Monitoring and SLOs for EU users

  • Track TTFT p50/p95, TPS p50/p95, queue length, and GPU memory headroom per region.
  • Alert when TTFT p95 > target for 5 minutes at steady RPS.
  • Keep failover docs: how to move traffic from France (EU) to UAE or USA‑East if needed.
  • Monitor real-time inference performance on each instance to ensure low latency and meet user expectations.

Local resources

  • Communities: Paris ML, Berlin NLP, MLOps London
  • Datasets: EuroParl, OPUS, EU open data portals
  • Standards/Guidance: EDPB guidelines, national DPAs (CNIL, BfDI, AEPD)
    • Sector-specific guidance for regulated domains such as healthcare and large enterprises, including compliance requirements for cloud environments, secure file handling, and specialized services to meet data residency and sovereignty obligations.
Try Compute today: Deploy a vLLM endpoint on Compute in France (EU) for European users. Keep traffic local, stream tokens, and cap outputs to control cost.
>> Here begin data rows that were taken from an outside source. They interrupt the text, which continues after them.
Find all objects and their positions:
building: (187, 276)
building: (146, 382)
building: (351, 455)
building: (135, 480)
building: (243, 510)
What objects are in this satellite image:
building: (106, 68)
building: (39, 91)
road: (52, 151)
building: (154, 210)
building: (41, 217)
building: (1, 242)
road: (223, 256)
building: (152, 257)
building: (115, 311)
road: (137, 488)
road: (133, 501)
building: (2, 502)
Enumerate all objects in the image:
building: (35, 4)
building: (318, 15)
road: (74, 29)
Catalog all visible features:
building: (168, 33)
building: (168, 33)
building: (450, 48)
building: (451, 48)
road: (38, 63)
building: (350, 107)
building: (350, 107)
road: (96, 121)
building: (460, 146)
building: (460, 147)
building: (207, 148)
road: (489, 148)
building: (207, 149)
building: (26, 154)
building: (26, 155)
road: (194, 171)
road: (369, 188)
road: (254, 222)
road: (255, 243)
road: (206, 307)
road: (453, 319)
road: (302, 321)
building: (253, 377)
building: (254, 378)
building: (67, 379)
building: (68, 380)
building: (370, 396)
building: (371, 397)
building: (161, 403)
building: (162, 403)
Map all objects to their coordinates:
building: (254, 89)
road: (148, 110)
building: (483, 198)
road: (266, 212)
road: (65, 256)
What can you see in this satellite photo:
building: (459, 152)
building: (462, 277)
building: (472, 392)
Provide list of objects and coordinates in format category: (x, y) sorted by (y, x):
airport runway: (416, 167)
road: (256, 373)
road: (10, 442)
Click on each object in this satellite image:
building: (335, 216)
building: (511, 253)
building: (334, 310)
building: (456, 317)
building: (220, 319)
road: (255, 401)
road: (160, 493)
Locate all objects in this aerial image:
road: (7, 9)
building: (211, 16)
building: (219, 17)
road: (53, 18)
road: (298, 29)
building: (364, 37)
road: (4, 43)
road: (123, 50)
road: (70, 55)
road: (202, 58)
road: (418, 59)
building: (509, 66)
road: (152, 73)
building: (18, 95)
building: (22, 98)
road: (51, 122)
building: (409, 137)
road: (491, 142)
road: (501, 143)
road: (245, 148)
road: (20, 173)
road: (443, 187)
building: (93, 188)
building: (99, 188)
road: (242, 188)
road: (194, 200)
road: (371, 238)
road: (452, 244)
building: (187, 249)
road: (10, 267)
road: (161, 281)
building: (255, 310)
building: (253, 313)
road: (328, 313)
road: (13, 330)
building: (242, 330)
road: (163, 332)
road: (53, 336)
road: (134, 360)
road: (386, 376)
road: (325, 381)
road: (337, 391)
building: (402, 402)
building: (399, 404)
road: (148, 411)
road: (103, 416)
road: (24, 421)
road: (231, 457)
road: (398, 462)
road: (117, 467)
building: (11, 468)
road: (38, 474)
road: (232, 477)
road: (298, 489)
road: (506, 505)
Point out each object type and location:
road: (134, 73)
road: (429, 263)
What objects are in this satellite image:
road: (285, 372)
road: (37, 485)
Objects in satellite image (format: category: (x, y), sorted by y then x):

Host LLMs in the EU with low latency and clear privacy

Place the endpoint in France (EU), log numbers—not text—set short retention, and use streaming with strict caps. Track TTFT and tokens/second. These basics improve UX and answer most privacy questions up front.

FAQ

Can we keep all data in the EU?

Yes. Run inference and store logs in‑region. Data residency depends on the physical or geographical location of storage and processing. If you need cross‑border analytics, document safeguards and contracts, and ensure that any data transfers to another country or cloud environment comply with EU regulations.

How do we estimate latency before launch?

Run synthetic checks from major EU cities, then validate with real user data after go‑live. Watch TTFT p95.

Do we need multi‑region from day one?

No. Start in France (EU). Add UAE or USA‑East for redundancy or to serve nearby users when needed.

Which models handle EU languages best?

Test a short multilingual eval set. Prefer multilingual instruct models; measure quality and TTFT together.

How do we prove privacy to customers?

Publish your region choice, logging/retention policy, and subprocessor list. Offer a short data‑flow diagram on request. Document your compliance with data privacy laws, referencing any record fines or enforcement actions as benchmarks for best practices.

Is this legal advice?

No. It is practical engineering guidance. Work with counsel for your specific obligations, especially regarding collecting data from data subjects and the deployment of AI models in different countries.